Francesa lança guia ilustrado sobre sexo em que compartilha novos métodos para alcançar o prazer

A expressão “entendeu ou quer que eu desenhe?” foi seguida à risca pela ilustradora francesa Jüne Plã. Quando um namorado quis saber onde ficava um determinado ponto na sua vagina, ela colocou o talento a serviço do prazer e criou a primeira de suas inúmeras ilustrações. A intenção era mostrar que havia um universo a ser desbravado. “As pessoas precisam de referências visuais”, endossa a autora, em entrevista feita por e-mail. “Somos muito influenciados por filmes e pela pornografia, o que é triste porque a penetração não é a única maneira de alcançar o prazer”, ressalta.

Para compartilhar com o mundo todas essas possibilidades, em 2018, criou o perfil no Instagram Jouissance Club (@jouissance.club), hoje com mais de 900 mil seguidores. “Entendi que era a maneira certa de ajudar as pessoas, de forma lúdica, a serem mais criativas. Mas vale dizer que minhas ilustrações não substituem uma boa conversa. A comunicação é a chave”, frisa. Os desenhos, livres e, ao mesmo tempo, didáticos, reverberaram e a designer de personagens de videogames lançou o livro na França há dois anos. Com mais de 500 mil exemplares vendidos, “Clube do orgasmo — uma cartografia do prazer” (Intrínseca) chega na segunda-feira às livrarias brasileiras e pode ser um bom presente de Dia dos Namorados.

Nas 256 páginas, Jüne escreve e desenha com bom humor. “Este livro é feito para todo mundo! Menos para quem não gosta de transar”, avisa, de cara. Ela destaca a abordagem inclusiva: “A ideia é ir no seu ritmo e variar os prazeres a sós, em dupla ou em grupo — independentemente do seu gênero ou orientação sexual.” Os capítulos têm nomes como “Por trás da vulva”, “Por trás do pênis”, “As zonas de prazer de Sicrane” e “As zonas de prazer de Beltrane”. Fartamente ilustrado, o guia passeia por diversos temas: faz um passo a passo da exploração da “vulva e seus arredores”, explica o que pode causar dor na hora do sexo, discorre sobre transar menstruada (criando, inclusive, uma lista de músicas para entrar no clima da menstruação) e explica o que é o dicklit. “É o apelido que várias pessoas transmasculinas (a quem foi atribuído o gênero feminino ao nascer, mas que reivindicam o reconhecimento no gênero masculino, ou similares) dão para o clitóris que cresceu devido ao uso de testosterona.”

Mesmo em tempos em que a informação está a um clique, ela acredita que há ainda muito desconhecimento a respeito do sexo. “Precisamos falar sobre esse assunto na escola. Porque a ignorância levou a minha geração a cometer muitos erros dos quais eu, pessoalmente, me arrependo”, afirma. Para Jüne, uma das maiores dificuldades das mulheres — atingir o orgasmo — é o resultado da falta de comunicação e de paciência entre os casais. “Temos esse problema no sexo heterossexual. Muitas não chegam ao clímax com os parceiros porque a penetração fica no centro da sexualidade e sabemos agora que a grande maioria só consegue atingir o orgasmo por meio da estimulação do clitóris”, diz. Porém, segundo a autora, o silêncio segue imperando. “Elas não dizem o que desejam por não querer incomodar. E, quando se trata de fazer sexo oral nas mulheres, os homens acham que demoramos muito para gozar. No final, cria-se uma lacuna entre o orgasmo masculino e feminino”, emenda. A saída são longas sessões. “Sexo é bom como massagem. E ninguém quer que uma massagem termine em cinco minutos.”

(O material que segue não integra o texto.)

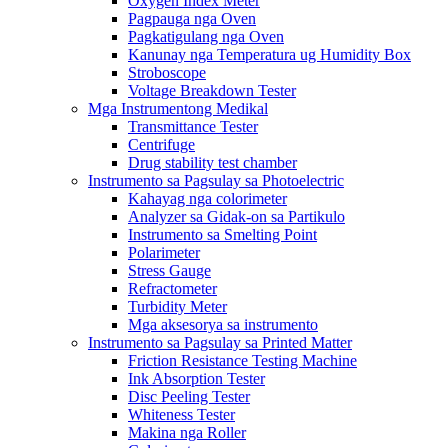
Oxygen Index Meter
Pagpauga nga Oven
Pagkatigulang nga Oven
Kanunay nga Temperatura ug Humidity Box
Stroboscope
Voltage Breakdown Tester
Mga Instrumentong Medikal
Transmittance Tester
Centrifuge
Drug stability test chamber
Instrumento sa Pagsulay sa Photoelectric
Kahayag nga colorimeter
Analyzer sa Gidak-on sa Partikulo
Instrumento sa Smelting Point
Polarimeter
Stress Gauge
Refractometer
Turbidity Meter
Mga aksesorya sa instrumento
Instrumento sa Pagsulay sa Printed Matter
Friction Resistance Testing Machine
Ink Absorption Tester
Disc Peeling Tester
Whiteness Tester
Makina nga Roller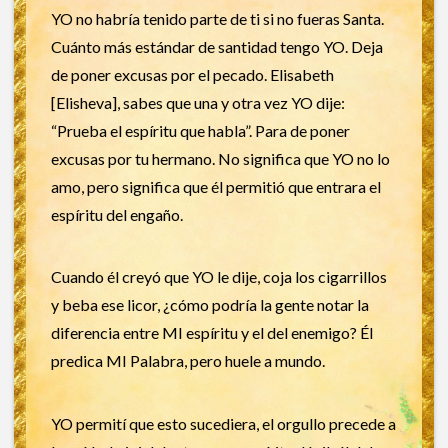
YO no habría tenido parte de ti si no fueras Santa.
Cuánto más estándar de santidad tengo YO. Deja
de poner excusas por el pecado. Elisabeth
[Elisheva], sabes que una y otra vez YO dije:
“Prueba el espíritu que habla”. Para de poner
excusas por tu hermano. No significa que YO no lo
amo, pero significa que él permitió que entrara el
espíritu del engaño.
Cuando él creyó que YO le dije, coja los cigarrillos
y beba ese licor, ¿cómo podría la gente notar la
diferencia entre MI espíritu y el del enemigo? Él
predica MI Palabra, pero huele a mundo.
YO permití que esto sucediera, el orgullo precede a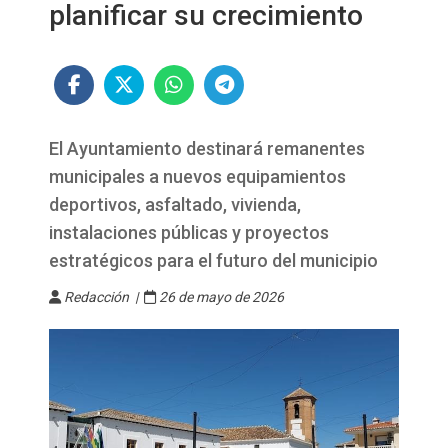
planificar su crecimiento
El Ayuntamiento destinará remanentes
municipales a nuevos equipamientos
deportivos, asfaltado, vivienda,
instalaciones públicas y proyectos
estratégicos para el futuro del municipio
Redacción |
26 de mayo de 2026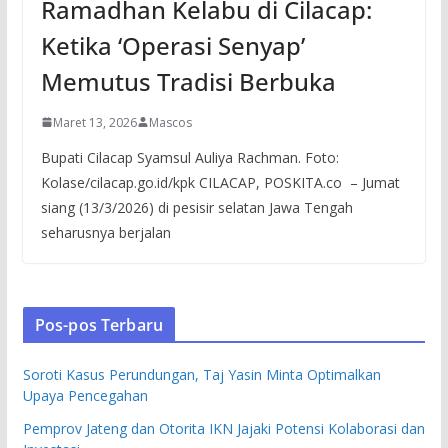
Ramadhan Kelabu di Cilacap:
Ketika ‘Operasi Senyap’
Memutus Tradisi Berbuka
Maret 13, 2026
Mascos
Bupati Cilacap Syamsul Auliya Rachman. Foto:
Kolase/cilacap.go.id/kpk CILACAP, POSKITA.co – Jumat
siang (13/3/2026) di pesisir selatan Jawa Tengah
seharusnya berjalan
Pos-pos Terbaru
Soroti Kasus Perundungan, Taj Yasin Minta Optimalkan
Upaya Pencegahan
Pemprov Jateng dan Otorita IKN Jajaki Potensi Kolaborasi dan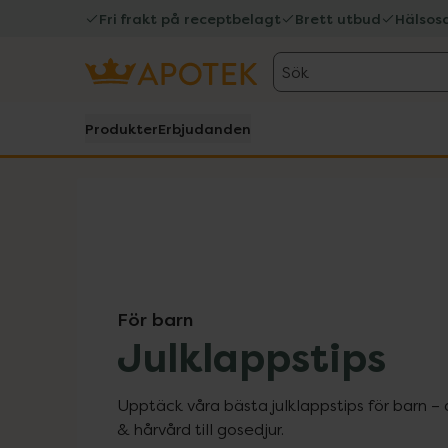
Fri frakt på receptbelagt
Brett utbud
Hälsos
Sök
Produkter
Erbjudanden
För barn
Julklappstips
Upptäck våra bästa julklappstips för barn – 
& hårvård till gosedjur.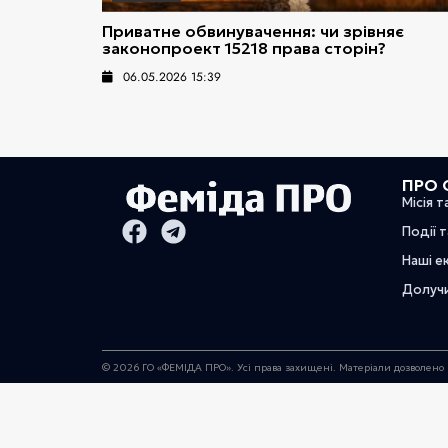
Приватне обвинувачення: чи зрівняє
законопроект 15218 права сторін?
06.05.2026 15:39
ПРО 
Місія т
Події 
Наші е
Долуч
© 2026 ГО «ФЕМІДА ПРО». Усі права захищені. Матеріали дозволено 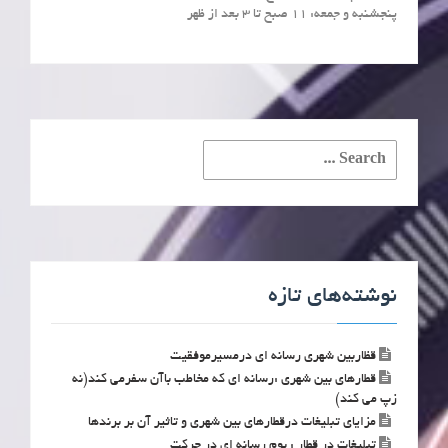
پنجشنبه و جمعه: ۱۱ صبح تا ۳ بعد از ظهر
Search
for:
نوشته‌های تازه
قظاربین شهری رسانه ای درمسیرموفقیت
قطارهای بین شهری :رسانه ای که مخاطب باآن سفرمی کند(نه
زپ می کند)
مزایای تبلیغات درقطارهای بین شهری و تاثیر آن بر برندها
تبلیغات در قطار : بوم رسانه ای در حرکت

Com a rotina transformada, Jüne estudou para corresponder às expectativas. “Passei a receber milhares de perguntas e me tornei uma espécie de sexóloga”, diz. “Minha vida é muito diferente hoje, mal tenho tempo para desenhar. Mas sinto falta. Quero voltar a me dedicar às ilustrações: essa é a única maneira de me sentir viva”, conclui.